Felieton: Benefity za posłuszeństwo

Felieton: Benefity za posłuszeństwoJeśli chcecie zajrzeć w szklaną kulę i zobaczyć, jak będzie wyglądać wasze życie za kilkanaście lat, zapoznajcie się z codziennością mieszkańców chińskich metropolii. Uczestnicy pilotażowego etapu programu SCS są obserwowani przez całą dobę i na każdym kroku poddawani ocenie przez system komputerowy. Ci, którzy prowadzą się grzecznie, są nagradzani. Pozostali są karani.
Najbardziej skuteczna niewola to taka, której ludzie sami pragną. Ludzie oczywiście nie pragną niewoli aktywnie. Po prostu godzą się na nią tak, jak klient w sklepie godzi się na cenę towaru, który kupuje. Niewola to właśnie taka cena. Towarem jest bezpieczeństwo, komfort, niekiedy dostatek. Ten produkt wprawdzie jest dostępny w innych sklepach za niższą cenę, ale inne sklepy nie są w stanie przebić się ze swoją ofertą, bo rynek zdominowany jest przez wielkopowierzchniowe markety, które kuszą masy tańszą kiełbasą i nieświeżym kurczakiem z przeceny.
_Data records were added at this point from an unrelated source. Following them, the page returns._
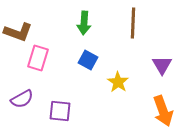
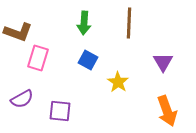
brown line: moved 4 px left
purple triangle: moved 1 px right, 3 px up
orange arrow: moved 4 px right
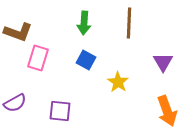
blue square: moved 2 px left
purple semicircle: moved 7 px left, 4 px down
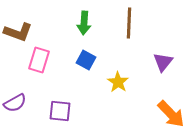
pink rectangle: moved 1 px right, 2 px down
purple triangle: rotated 10 degrees clockwise
orange arrow: moved 4 px right, 3 px down; rotated 24 degrees counterclockwise
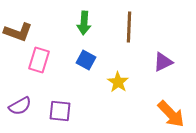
brown line: moved 4 px down
purple triangle: rotated 25 degrees clockwise
purple semicircle: moved 5 px right, 3 px down
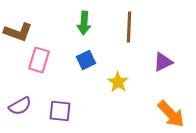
blue square: rotated 36 degrees clockwise
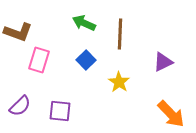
green arrow: rotated 110 degrees clockwise
brown line: moved 9 px left, 7 px down
blue square: rotated 18 degrees counterclockwise
yellow star: moved 1 px right
purple semicircle: rotated 15 degrees counterclockwise
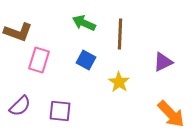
blue square: rotated 18 degrees counterclockwise
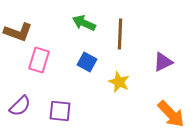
blue square: moved 1 px right, 2 px down
yellow star: rotated 10 degrees counterclockwise
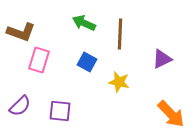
brown L-shape: moved 3 px right
purple triangle: moved 1 px left, 3 px up
yellow star: rotated 10 degrees counterclockwise
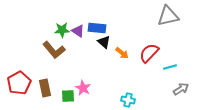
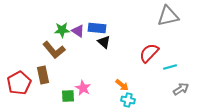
orange arrow: moved 32 px down
brown rectangle: moved 2 px left, 13 px up
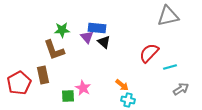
purple triangle: moved 9 px right, 6 px down; rotated 16 degrees clockwise
brown L-shape: rotated 20 degrees clockwise
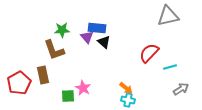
orange arrow: moved 4 px right, 3 px down
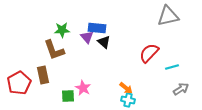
cyan line: moved 2 px right
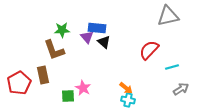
red semicircle: moved 3 px up
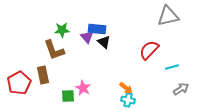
blue rectangle: moved 1 px down
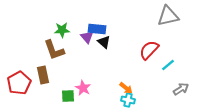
cyan line: moved 4 px left, 2 px up; rotated 24 degrees counterclockwise
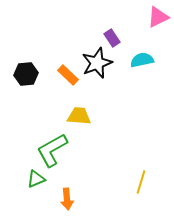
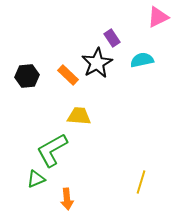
black star: rotated 8 degrees counterclockwise
black hexagon: moved 1 px right, 2 px down
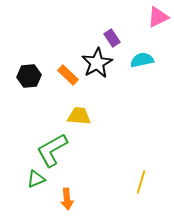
black hexagon: moved 2 px right
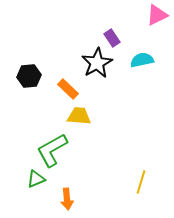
pink triangle: moved 1 px left, 2 px up
orange rectangle: moved 14 px down
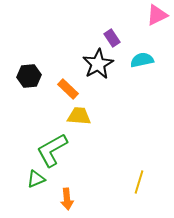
black star: moved 1 px right, 1 px down
yellow line: moved 2 px left
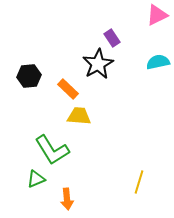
cyan semicircle: moved 16 px right, 2 px down
green L-shape: rotated 93 degrees counterclockwise
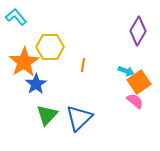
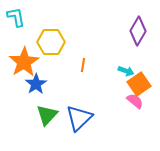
cyan L-shape: rotated 30 degrees clockwise
yellow hexagon: moved 1 px right, 5 px up
orange square: moved 2 px down
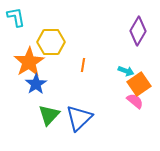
orange star: moved 5 px right
green triangle: moved 2 px right
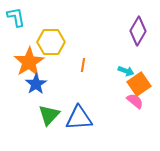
blue triangle: rotated 40 degrees clockwise
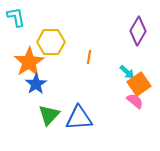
orange line: moved 6 px right, 8 px up
cyan arrow: moved 1 px right, 1 px down; rotated 21 degrees clockwise
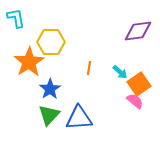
cyan L-shape: moved 1 px down
purple diamond: rotated 52 degrees clockwise
orange line: moved 11 px down
cyan arrow: moved 7 px left
blue star: moved 14 px right, 5 px down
Nie wiem, jak duży wybór w tym względzie mają Chińczycy. Koncepcja demokracji funkcjonuje tam raczej w sensie demokracji ludowej niż obywatelskiej. Odwołuje się do niej propaganda państwowa, sugerując, że to wartość możliwa do pogodzenia z systemem monopartyjnym. Ten stan społecznej świadomości sprawia, że Państwo Środka jest świetnym poligonem doświadczalnym dla rozwiązań w duchu elektronicznej dyktatury. Rozwiązań, które rozprzestrzenią się na resztę świata, gdy tylko zdadzą egzamin w „miejscu pochodzenia”. A co do tego, że zdadzą – trudno mieć wątpliwości. Są bowiem tak skrojone, żeby uczynić wszelką kontestację nieopłacalną i nagradzać posłuszeństwo konkretnymi benefitami – w tym ekonomicznymi. Na trochę podobnej zasadzie, jak markety „nagradzają” swoich klientów promką na kurczaka.

O programie Social Credit System pisałem tu już dwukrotnie (m.in. tutaj), ale chętnie będę się powtarzał. Bo nie chodzi o egzotyczną ciekawostkę, ale projekt cywilizacyjny, który szybko zwiększy swój zasięg geograficzny oraz skalę ingerencji w życie społeczne i indywidualne. W dużym skrócie: chodzi o system monitorujący obywateli i punktujący ich codzienne zachowania. Przypisany na tej podstawie wynik SCS przekłada się na lepszą lub gorszą pozycję społeczną oraz lepszy lub gorszy dostęp do usług publicznych i komercyjnych. Słowem: państwowy e-terroryzm w wydaniu (na razie) soft.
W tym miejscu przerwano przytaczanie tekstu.